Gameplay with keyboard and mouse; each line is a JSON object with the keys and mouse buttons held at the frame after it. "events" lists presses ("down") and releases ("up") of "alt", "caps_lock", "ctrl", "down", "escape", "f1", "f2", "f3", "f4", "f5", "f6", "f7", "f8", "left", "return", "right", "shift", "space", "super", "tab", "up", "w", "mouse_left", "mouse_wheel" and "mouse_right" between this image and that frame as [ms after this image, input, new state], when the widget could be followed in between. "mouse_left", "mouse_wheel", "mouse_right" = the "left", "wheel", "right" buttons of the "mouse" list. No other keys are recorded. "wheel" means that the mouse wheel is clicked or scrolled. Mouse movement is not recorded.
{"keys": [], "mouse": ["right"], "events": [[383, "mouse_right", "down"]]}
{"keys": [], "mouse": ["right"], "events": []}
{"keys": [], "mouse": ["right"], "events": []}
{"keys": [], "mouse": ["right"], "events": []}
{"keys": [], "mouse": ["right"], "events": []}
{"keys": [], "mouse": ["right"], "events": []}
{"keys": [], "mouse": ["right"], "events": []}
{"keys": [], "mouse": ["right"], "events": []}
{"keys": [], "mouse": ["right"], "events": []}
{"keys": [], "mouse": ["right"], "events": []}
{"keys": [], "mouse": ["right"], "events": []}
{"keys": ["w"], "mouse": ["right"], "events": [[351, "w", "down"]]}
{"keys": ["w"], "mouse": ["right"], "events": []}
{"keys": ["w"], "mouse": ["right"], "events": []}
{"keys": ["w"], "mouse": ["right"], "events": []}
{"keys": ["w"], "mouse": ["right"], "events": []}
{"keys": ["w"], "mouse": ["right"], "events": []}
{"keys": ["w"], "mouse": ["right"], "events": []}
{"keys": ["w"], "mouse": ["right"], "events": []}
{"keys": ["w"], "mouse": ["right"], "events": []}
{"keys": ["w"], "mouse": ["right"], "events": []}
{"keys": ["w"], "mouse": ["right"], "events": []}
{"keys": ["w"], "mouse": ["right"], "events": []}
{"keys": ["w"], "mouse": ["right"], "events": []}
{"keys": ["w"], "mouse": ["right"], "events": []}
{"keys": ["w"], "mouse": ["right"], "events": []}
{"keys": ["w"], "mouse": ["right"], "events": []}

== == ==

ACTIVITY
The material above must be returned word for word, complete.

ANSWER FOR THIS EXERCISE
Gameplay with keyboard and mouse; each line is a JSON object with the keys and mouse buttons held at the frame after it. "events" lists presses ("down") and releases ("up") of "alt", "caps_lock", "ctrl", "down", "escape", "f1", "f2", "f3", "f4", "f5", "f6", "f7", "f8", "left", "return", "right", "shift", "space", "super", "tab", "up", "w", "mouse_left", "mouse_wheel" and "mouse_right" between this image and that frame as [ms after this image, input, new state], when the widget could be followed in between. "mouse_left", "mouse_wheel", "mouse_right" = the "left", "wheel", "right" buttons of the "mouse" list. No other keys are recorded. "wheel" means that the mouse wheel is clicked or scrolled. Mouse movement is not recorded.
{"keys": [], "mouse": ["right"], "events": [[383, "mouse_right", "down"]]}
{"keys": [], "mouse": ["right"], "events": []}
{"keys": [], "mouse": ["right"], "events": []}
{"keys": [], "mouse": ["right"], "events": []}
{"keys": [], "mouse": ["right"], "events": []}
{"keys": [], "mouse": ["right"], "events": []}
{"keys": [], "mouse": ["right"], "events": []}
{"keys": [], "mouse": ["right"], "events": []}
{"keys": [], "mouse": ["right"], "events": []}
{"keys": [], "mouse": ["right"], "events": []}
{"keys": [], "mouse": ["right"], "events": []}
{"keys": ["w"], "mouse": ["right"], "events": [[351, "w", "down"]]}
{"keys": ["w"], "mouse": ["right"], "events": []}
{"keys": ["w"], "mouse": ["right"], "events": []}
{"keys": ["w"], "mouse": ["right"], "events": []}
{"keys": ["w"], "mouse": ["right"], "events": []}
{"keys": ["w"], "mouse": ["right"], "events": []}
{"keys": ["w"], "mouse": ["right"], "events": []}
{"keys": ["w"], "mouse": ["right"], "events": []}
{"keys": ["w"], "mouse": ["right"], "events": []}
{"keys": ["w"], "mouse": ["right"], "events": []}
{"keys": ["w"], "mouse": ["right"], "events": []}
{"keys": ["w"], "mouse": ["right"], "events": []}
{"keys": ["w"], "mouse": ["right"], "events": []}
{"keys": ["w"], "mouse": ["right"], "events": []}
{"keys": ["w"], "mouse": ["right"], "events": []}
{"keys": ["w"], "mouse": ["right"], "events": []}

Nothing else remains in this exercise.